Auszug zum Lesen
————
Die Pflege ausländischer Kinder kann sehr anstrengend sein, vor allem wenn auch die Eltern kein Wort deutsch können. Sehr oft erlebe ich das bei türkischen Familien, die schon lange in Österreich wohnen. Da kann zwar der Papa deutsch, untertags ist aber immer die Mama auf Besuch - und die kann leider kein deutsch. So müssen wir oft auf den Papa warten um ihre Fragen zu beantworten.

Vor einiger Zeit hatten wir ein Kind aus Albanien. Es gibt die sogenannten Friedensdörfer. www.friedensdorf.at Von dort werden oft Kinder aus ihrem Heimatland ausgeflogen und dann z. B. in Österreich operiert. Das ganze ist eine Kostenfrage. Die Eltern zusätzl. auszufliegen und auch ihnen in Österreich einen Aufenthalt zu ermöglichen würde einem anderen Kind die Therapie kosten. So sind die Kinder dann alleine. Man stelle sich dabei bitte die psychische Situation auf beiden Seiten vor. Die Kinder sowie die Eltern wissen nicht was auf sie zu kommt und ob auch wirklich alles gut geht. Dennoch für diese Kinder ist das die einzige Change.
————
Gesammelte Daten:
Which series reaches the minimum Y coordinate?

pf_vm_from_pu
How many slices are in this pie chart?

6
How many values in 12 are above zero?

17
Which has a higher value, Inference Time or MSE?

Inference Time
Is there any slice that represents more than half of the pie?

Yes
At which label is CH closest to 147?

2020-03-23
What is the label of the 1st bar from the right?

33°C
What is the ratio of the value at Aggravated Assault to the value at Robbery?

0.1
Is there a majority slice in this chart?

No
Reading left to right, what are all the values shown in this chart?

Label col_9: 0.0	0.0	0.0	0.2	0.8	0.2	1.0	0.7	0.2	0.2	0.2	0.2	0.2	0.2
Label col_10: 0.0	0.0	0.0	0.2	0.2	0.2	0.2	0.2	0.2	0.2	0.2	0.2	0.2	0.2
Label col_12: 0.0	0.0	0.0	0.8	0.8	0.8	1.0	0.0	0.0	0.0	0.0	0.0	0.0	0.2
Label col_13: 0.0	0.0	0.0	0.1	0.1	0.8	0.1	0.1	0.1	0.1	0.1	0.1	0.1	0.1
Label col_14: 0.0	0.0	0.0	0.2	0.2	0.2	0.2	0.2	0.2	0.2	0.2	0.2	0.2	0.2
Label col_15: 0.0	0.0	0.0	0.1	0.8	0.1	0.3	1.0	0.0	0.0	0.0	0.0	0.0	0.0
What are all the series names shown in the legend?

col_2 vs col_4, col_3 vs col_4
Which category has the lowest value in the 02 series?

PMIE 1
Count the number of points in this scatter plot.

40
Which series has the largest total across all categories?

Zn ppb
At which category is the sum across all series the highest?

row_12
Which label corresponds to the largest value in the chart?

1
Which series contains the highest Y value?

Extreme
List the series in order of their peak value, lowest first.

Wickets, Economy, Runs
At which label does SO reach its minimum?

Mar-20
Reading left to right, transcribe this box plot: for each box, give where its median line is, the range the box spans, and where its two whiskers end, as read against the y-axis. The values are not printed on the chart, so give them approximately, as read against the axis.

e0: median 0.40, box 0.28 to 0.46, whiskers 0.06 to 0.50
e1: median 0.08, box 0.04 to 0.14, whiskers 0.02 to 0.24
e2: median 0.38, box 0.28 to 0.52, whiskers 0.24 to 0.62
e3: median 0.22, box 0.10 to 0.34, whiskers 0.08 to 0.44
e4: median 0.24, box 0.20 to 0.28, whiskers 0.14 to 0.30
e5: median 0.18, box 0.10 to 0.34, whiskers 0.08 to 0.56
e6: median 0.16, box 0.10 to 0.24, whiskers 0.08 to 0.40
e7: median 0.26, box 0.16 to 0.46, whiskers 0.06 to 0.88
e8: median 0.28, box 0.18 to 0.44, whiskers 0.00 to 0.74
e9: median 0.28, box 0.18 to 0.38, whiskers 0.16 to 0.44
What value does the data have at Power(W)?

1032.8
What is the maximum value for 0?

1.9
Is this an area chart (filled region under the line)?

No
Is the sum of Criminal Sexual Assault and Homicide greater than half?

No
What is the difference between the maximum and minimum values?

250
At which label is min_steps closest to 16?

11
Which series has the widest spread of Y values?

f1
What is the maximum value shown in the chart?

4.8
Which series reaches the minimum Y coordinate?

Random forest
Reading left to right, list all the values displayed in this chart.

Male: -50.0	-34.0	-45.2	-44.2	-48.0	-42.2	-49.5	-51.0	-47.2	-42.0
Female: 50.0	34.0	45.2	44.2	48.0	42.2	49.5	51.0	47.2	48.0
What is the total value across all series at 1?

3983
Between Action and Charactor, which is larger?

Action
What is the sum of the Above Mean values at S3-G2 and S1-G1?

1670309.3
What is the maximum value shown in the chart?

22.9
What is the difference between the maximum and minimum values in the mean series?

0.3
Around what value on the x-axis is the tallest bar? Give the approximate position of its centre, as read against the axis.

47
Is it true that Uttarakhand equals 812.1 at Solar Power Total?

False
————
Deine Aufgabe
Kannst du die Stelle aus dem Text über die Pflege ausländischer Kinder von „Die Pflege ausländischer“ bis „Fragen zu beantworten.“ wortgetreu wiedergeben?

Ergebnis der Aufgabe
Die Pflege ausländischer Kinder kann sehr anstrengend sein, vor allem wenn auch die Eltern kein Wort deutsch können. Sehr oft erlebe ich das bei türkischen Familien, die schon lange in Österreich wohnen. Da kann zwar der Papa deutsch, untertags ist aber immer die Mama auf Besuch - und die kann leider kein deutsch. So müssen wir oft auf den Papa warten um ihre Fragen zu beantworten.